__WORK TASK__: Check each line of the entries for "window" and report the ones that have it.

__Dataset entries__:
══════════════════════════════

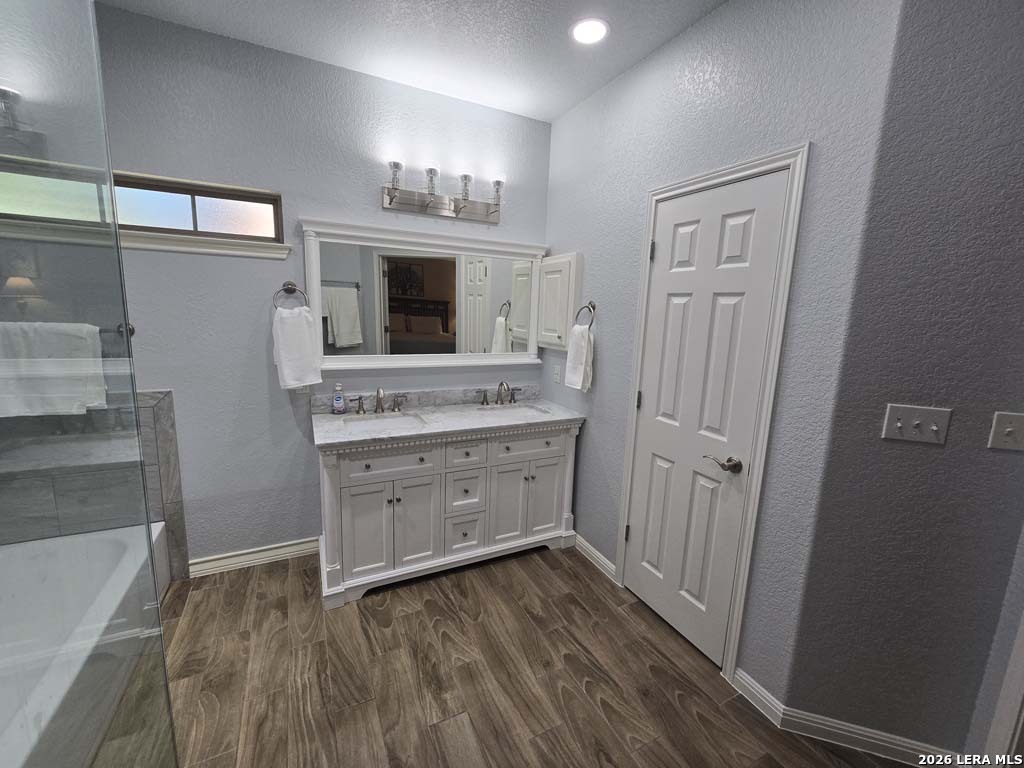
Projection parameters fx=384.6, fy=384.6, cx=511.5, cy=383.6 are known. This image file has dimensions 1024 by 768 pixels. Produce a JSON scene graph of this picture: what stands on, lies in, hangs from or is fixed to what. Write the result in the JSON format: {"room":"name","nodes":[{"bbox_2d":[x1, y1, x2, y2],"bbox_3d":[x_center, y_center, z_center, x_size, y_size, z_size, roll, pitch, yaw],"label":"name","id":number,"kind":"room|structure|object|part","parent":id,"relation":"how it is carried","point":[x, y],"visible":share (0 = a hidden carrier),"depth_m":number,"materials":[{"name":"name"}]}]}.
{"room":"bathroom","nodes":[
{"label":"bathroom","id":0,"kind":"room"},
{"bbox_2d":[85,3,550,571],"bbox_3d":[-1.171,-0.318,2.251,3.298,2.761,0.126,-3,11,-26],"label":"back wall","id":1,"kind":"structure","parent":0,"point":[257,373],"depth_m":2.08,"materials":[{"name":"paint"}]},
{"bbox_2d":[0,388,190,579],"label":"tile surround","id":2,"kind":"object","parent":1,"relation":"attached to","point":[172,446],"visible":0.71,"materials":[{"name":"tile"}]},
{"bbox_2d":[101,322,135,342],"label":"towel bar","id":3,"kind":"object","parent":1,"relation":"attached to","point":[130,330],"visible":0.45,"depth_m":1.84,"materials":[{"name":"silver metal"}]},
{"bbox_2d":[0,320,106,419],"bbox_3d":[-2.048,-0.060,1.639,0.486,0.405,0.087,-3,11,-26],"label":"bath towel","id":4,"kind":"object","parent":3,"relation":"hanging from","point":[83,330],"visible":0.95,"depth_m":1.64,"materials":[{"name":"white fabric"}]},
{"bbox_2d":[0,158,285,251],"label":"window","id":5,"kind":"structure","parent":1,"relation":"in","point":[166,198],"depth_m":1.90,"materials":[{"name":"glass"}]},
{"bbox_2d":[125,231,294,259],"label":"window sill","id":6,"kind":"structure","parent":1,"relation":"attached to","point":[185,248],"depth_m":1.94,"materials":[{"name":"white paint"}]},
{"bbox_2d":[188,536,319,576],"bbox_3d":[-1.481,1.016,2.288,0.715,0.095,0.018,-3,11,-26],"label":"baseboard","id":7,"kind":"structure","parent":1,"relation":"attached to","point":[268,551],"depth_m":2.26,"materials":[{"name":"white paint"}]},
{"bbox_2d":[273,281,308,311],"bbox_3d":[-1.216,-0.469,2.106,0.177,0.184,0.062,-3,11,-26],"label":"towel ring","id":8,"kind":"object","parent":1,"relation":"attached to","point":[291,285],"visible":0.89,"depth_m":2.09,"materials":[{"name":"metal"}]},
{"bbox_2d":[272,305,323,388],"bbox_3d":[-1.190,-0.204,2.130,0.228,0.450,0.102,-3,11,-26],"label":"hand towel","id":9,"kind":"object","parent":8,"relation":"hanging from","point":[287,371],"visible":1,"depth_m":2.10,"materials":[{"name":"white fabric"}]},
{"bbox_2d":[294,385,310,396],"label":"wall outlet","id":10,"kind":"object","parent":1,"relation":"attached to","point":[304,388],"visible":0.41,"depth_m":2.21,"materials":[{"name":"white plastic"}]},
{"bbox_2d":[299,217,547,370],"bbox_3d":[-0.457,-0.525,2.433,1.546,0.846,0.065,-3,11,-26],"label":"mirror","id":11,"kind":"object","parent":1,"relation":"attached to","point":[310,278],"visible":0.98,"depth_m":2.38,"materials":[{"name":"white mirror"}]},
{"bbox_2d":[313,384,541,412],"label":"backsplash","id":12,"kind":"structure","parent":1,"relation":"attached to","point":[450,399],"depth_m":2.49,"materials":[{"name":"grey stone"}]},
{"bbox_2d":[382,160,502,223],"bbox_3d":[-0.380,-1.129,2.282,0.749,0.229,0.177,-3,11,-26],"label":"vanity light","id":13,"kind":"object","parent":1,"relation":"attached to","point":[454,209],"visible":0.99,"depth_m":2.29,"materials":[{"name":"silver metal"}]},
{"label":"glass shade","id":14,"kind":"part","parent":13,"relation":"part of","materials":[{"name":"clear glass"}]},
{"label":"glass shade","id":15,"kind":"part","parent":13,"relation":"part of","materials":[{"name":"clear glass"}]},
{"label":"glass shade","id":16,"kind":"part","parent":13,"relation":"part of","materials":[{"name":"clear glass"}]},
{"bbox_2d":[102,0,722,121],"bbox_3d":[-0.012,-1.386,0.347,3.934,0.102,4.037,-3,11,-26],"label":"ceiling","id":17,"kind":"structure","parent":0,"point":[550,112],"depth_m":1.79,"materials":[{"name":"white paint"}]},
{"bbox_2d":[570,17,609,44],"bbox_3d":[0.345,-1.570,1.716,0.181,0.008,0.182,-3,11,-26],"label":"recessed light","id":18,"kind":"object","parent":17,"relation":"in","point":[594,33],"visible":0.99,"depth_m":1.71,"materials":[{"name":"white"}]},
{"bbox_2d":[143,541,912,767],"bbox_3d":[0.016,1.436,0.814,4.378,0.073,4.282,-3,11,-26],"label":"floor","id":19,"kind":"structure","parent":0,"point":[418,614],"depth_m":1.61,"materials":[{"name":"brown wood"}]},
{"bbox_2d":[0,520,171,767],"bbox_3d":[-1.790,1.088,1.147,0.805,0.405,1.585,-3,11,-26],"label":"bathtub","id":20,"kind":"object","parent":19,"relation":"on","point":[157,528],"visible":0.8,"depth_m":1.54,"materials":[{"name":"white plastic"}]},
{"bbox_2d":[0,1,179,767],"bbox_3d":[-0.827,0.172,0.624,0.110,2.128,0.568,6,11,21],"label":"glass shower panel","id":21,"kind":"object","parent":19,"relation":"on","point":[126,328],"visible":1,"depth_m":0.71,"materials":[{"name":"clear glass"}]},
{"bbox_2d":[314,420,580,608],"bbox_3d":[-0.379,0.631,2.432,1.524,0.908,0.587,-3,11,-26],"label":"vanity cabinet","id":22,"kind":"object","parent":19,"relation":"on","point":[344,493],"visible":0.88,"depth_m":2.16,"materials":[{"name":"white paint"}]},
{"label":"cabinet door","id":23,"kind":"part","parent":22,"relation":"part of","materials":[{"name":"white"}]},
{"bbox_3d":[-0.643,0.420,2.072,0.452,0.142,0.032,-3,11,-26],"label":"drawer","id":24,"kind":"part","parent":22,"relation":"part of","materials":[{"name":"white"}]},
{"bbox_3d":[-0.561,0.776,2.181,0.245,0.553,0.049,-3,11,-26],"label":"cabinet door","id":25,"kind":"part","parent":22,"relation":"part of","materials":[{"name":"white"}]},
{"bbox_2d":[312,390,583,449],"bbox_3d":[-0.360,0.170,2.402,1.528,0.113,0.646,-3,11,-26],"label":"countertop","id":26,"kind":"structure","parent":22,"relation":"on","point":[425,409],"depth_m":2.33,"materials":[{"name":"white stone"}]},
{"bbox_2d":[331,381,345,414],"bbox_3d":[-1.015,0.081,2.250,0.071,0.182,0.063,-3,11,-26],"label":"soap bottle","id":27,"kind":"object","parent":26,"relation":"on","point":[340,405],"visible":0.99,"depth_m":2.23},
{"bbox_2d":[352,386,408,414],"bbox_3d":[-0.784,0.094,2.288,0.329,0.162,0.159,-3,11,-26],"label":"faucet","id":28,"kind":"object","parent":26,"relation":"on","point":[378,394],"visible":0.99,"depth_m":2.30,"materials":[{"name":"silver metal"}]},
{"bbox_2d":[341,411,428,433],"bbox_3d":[-0.707,0.307,2.192,0.461,0.155,0.345,-3,11,-26],"label":"sink","id":29,"kind":"object","parent":26,"relation":"in","point":[397,420],"visible":0.51,"depth_m":2.30,"materials":[{"name":"white ceramic"}]},
{"bbox_2d":[478,380,522,405],"bbox_3d":[-0.052,0.057,2.608,0.347,0.173,0.163,-3,11,-26],"label":"faucet","id":30,"kind":"object","parent":26,"relation":"on","point":[499,394],"visible":0.99,"depth_m":2.62,"materials":[{"name":"metal"}]},
{"bbox_2d":[473,404,551,418],"bbox_3d":[0.008,0.271,2.520,0.473,0.154,0.347,-3,11,-26],"label":"sink","id":31,"kind":"object","parent":26,"relation":"in","point":[522,411],"visible":0.47,"depth_m":2.65,"materials":[{"name":"white ceramic"}]},
{"bbox_3d":[-0.294,0.904,2.346,0.208,0.224,0.050,-3,11,-26],"label":"drawer","id":32,"kind":"part","parent":22,"relation":"part of","materials":[{"name":"white"}]},
{"bbox_3d":[-0.271,0.410,2.249,0.215,0.149,0.052,-3,11,-26],"label":"drawer","id":33,"kind":"part","parent":22,"relation":"part of","materials":[{"name":"white"}]},
{"bbox_3d":[-0.281,0.653,2.313,0.209,0.238,0.056,-3,11,-26],"label":"drawer","id":34,"kind":"part","parent":22,"relation":"part of","materials":[{"name":"white"}]},
{"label":"cabinet door","id":35,"kind":"part","parent":22,"relation":"part of","materials":[{"name":"white"}]},
{"bbox_3d":[0.101,0.382,2.390,0.457,0.141,0.034,-3,11,-26],"label":"drawer","id":36,"kind":"part","parent":22,"relation":"part of","materials":[{"name":"white"}]},
{"bbox_3d":[0.205,0.719,2.530,0.250,0.519,0.047,-3,11,-26],"label":"cabinet door","id":37,"kind":"part","parent":22,"relation":"part of","materials":[{"name":"white"}]},
{"bbox_2d":[544,0,901,713],"bbox_3d":[0.676,-0.228,2.119,0.126,2.792,1.938,-3,11,-26],"label":"right wall","id":38,"kind":"structure","parent":0,"point":[637,72],"depth_m":1.50,"materials":[{"name":"paint"}]},
{"bbox_2d":[552,364,560,383],"bbox_3d":[0.313,-0.068,2.694,0.009,0.117,0.072,-3,11,-26],"label":"wall socket","id":39,"kind":"object","parent":38,"relation":"attached to","point":[556,375],"visible":0.99,"depth_m":2.69,"materials":[{"name":"white plastic"}]},
{"bbox_2d":[536,252,582,350],"bbox_3d":[0.301,-0.538,2.561,0.114,0.604,0.414,-3,11,-26],"label":"medicine cabinet","id":40,"kind":"object","parent":38,"relation":"attached to","point":[558,261],"visible":0.84,"depth_m":2.48,"materials":[{"name":"white"}]},
{"bbox_2d":[574,301,595,328],"bbox_3d":[0.447,-0.406,2.316,0.062,0.185,0.172,-3,11,-26],"label":"towel ring","id":41,"kind":"object","parent":38,"relation":"attached to","point":[586,306],"visible":0.86,"depth_m":2.30,"materials":[{"name":"silver metal"}]},
{"bbox_2d":[564,325,593,391],"bbox_3d":[0.414,-0.157,2.371,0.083,0.390,0.199,-3,11,-26],"label":"hand towel","id":42,"kind":"object","parent":41,"relation":"hanging from","point":[581,343],"visible":0.97,"depth_m":2.34,"materials":[{"name":"white fabric"}]},
{"bbox_2d":[574,534,616,581],"bbox_3d":[0.425,1.041,2.576,0.018,0.094,0.812,-3,11,-26],"label":"baseboard","id":43,"kind":"structure","parent":38,"relation":"attached to","point":[609,564],"depth_m":2.38,"materials":[{"name":"white paint"}]},
{"bbox_2d":[623,170,788,667],"bbox_3d":[0.801,0.198,1.778,0.091,2.050,0.588,-3,11,-26],"label":"door","id":44,"kind":"structure","parent":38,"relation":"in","point":[662,257],"depth_m":1.72,"materials":[{"name":"white paint"}]},
{"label":"hinge","id":45,"kind":"part","parent":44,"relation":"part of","materials":[{"name":"metal"}]},
{"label":"hinge","id":46,"kind":"part","parent":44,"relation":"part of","materials":[{"name":"metal"}]},
{"bbox_3d":[0.704,-0.665,1.946,0.020,0.092,0.019,-3,11,-26],"label":"hinge","id":47,"kind":"part","parent":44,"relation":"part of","materials":[{"name":"metal"}]},
{"bbox_3d":[0.884,0.330,1.614,0.100,0.063,0.145,-3,11,-26],"label":"lever handle","id":48,"kind":"part","parent":44,"relation":"part of","materials":[{"name":"metal"}]},
{"bbox_2d":[615,143,808,684],"bbox_3d":[0.837,0.162,1.799,0.137,2.142,0.720,-3,11,-26],"label":"door frame","id":49,"kind":"structure","parent":38,"relation":"attached to","point":[740,168],"depth_m":1.55,"materials":[{"name":"white paint"}]},
{"bbox_2d":[732,667,785,725],"bbox_3d":[0.993,1.260,1.558,0.016,0.094,0.197,-3,11,-26],"label":"baseboard","id":50,"kind":"structure","parent":38,"relation":"attached to","point":[755,693],"depth_m":1.55,"materials":[{"name":"white paint"}]},
{"bbox_2d":[775,0,1023,761],"bbox_3d":[1.781,-0.007,1.126,1.421,2.783,0.122,5,11,16],"label":"right wall","id":51,"kind":"structure","parent":0,"point":[1018,59],"depth_m":1.22,"materials":[{"name":"grey paint"}]},
{"bbox_2d":[777,705,960,767],"bbox_3d":[1.336,1.309,1.372,0.183,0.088,0.499,-3,11,-26],"label":"baseboard","id":52,"kind":"structure","parent":51,"relation":"attached to","point":[819,726],"depth_m":1.43,"materials":[{"name":"white paint"}]},
{"bbox_2d":[880,403,951,444],"bbox_3d":[1.297,0.128,1.232,0.167,0.114,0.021,5,11,17],"label":"light switch","id":53,"kind":"object","parent":51,"relation":"attached to","point":[897,424],"visible":0.97,"depth_m":1.24,"materials":[{"name":"white plastic"}]},
{"bbox_2d":[982,610,1023,764],"bbox_3d":[1.765,0.494,1.034,0.240,2.028,0.391,-3,11,-26],"label":"door trim","id":54,"kind":"structure","parent":51,"relation":"attached to","point":[1022,683],"depth_m":1.24,"materials":[{"name":"white paint"}]},
{"bbox_2d":[987,411,1023,449],"bbox_3d":[1.554,0.148,1.180,0.114,0.116,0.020,5,11,17],"label":"light switch","id":55,"kind":"object","parent":51,"relation":"attached to","point":[1008,429],"visible":0.96,"depth_m":1.19,"materials":[{"name":"white plastic"}]}
]}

══════════════════════════════

__WRITTEN RESPONSE__:
{"bbox_2d":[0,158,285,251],"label":"window","id":5,"kind":"structure","parent":1,"relation":"in","point":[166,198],"depth_m":1.90,"materials":[{"name":"glass"}]},
{"bbox_2d":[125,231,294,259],"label":"window sill","id":6,"kind":"structure","parent":1,"relation":"attached to","point":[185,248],"depth_m":1.94,"materials":[{"name":"white paint"}]},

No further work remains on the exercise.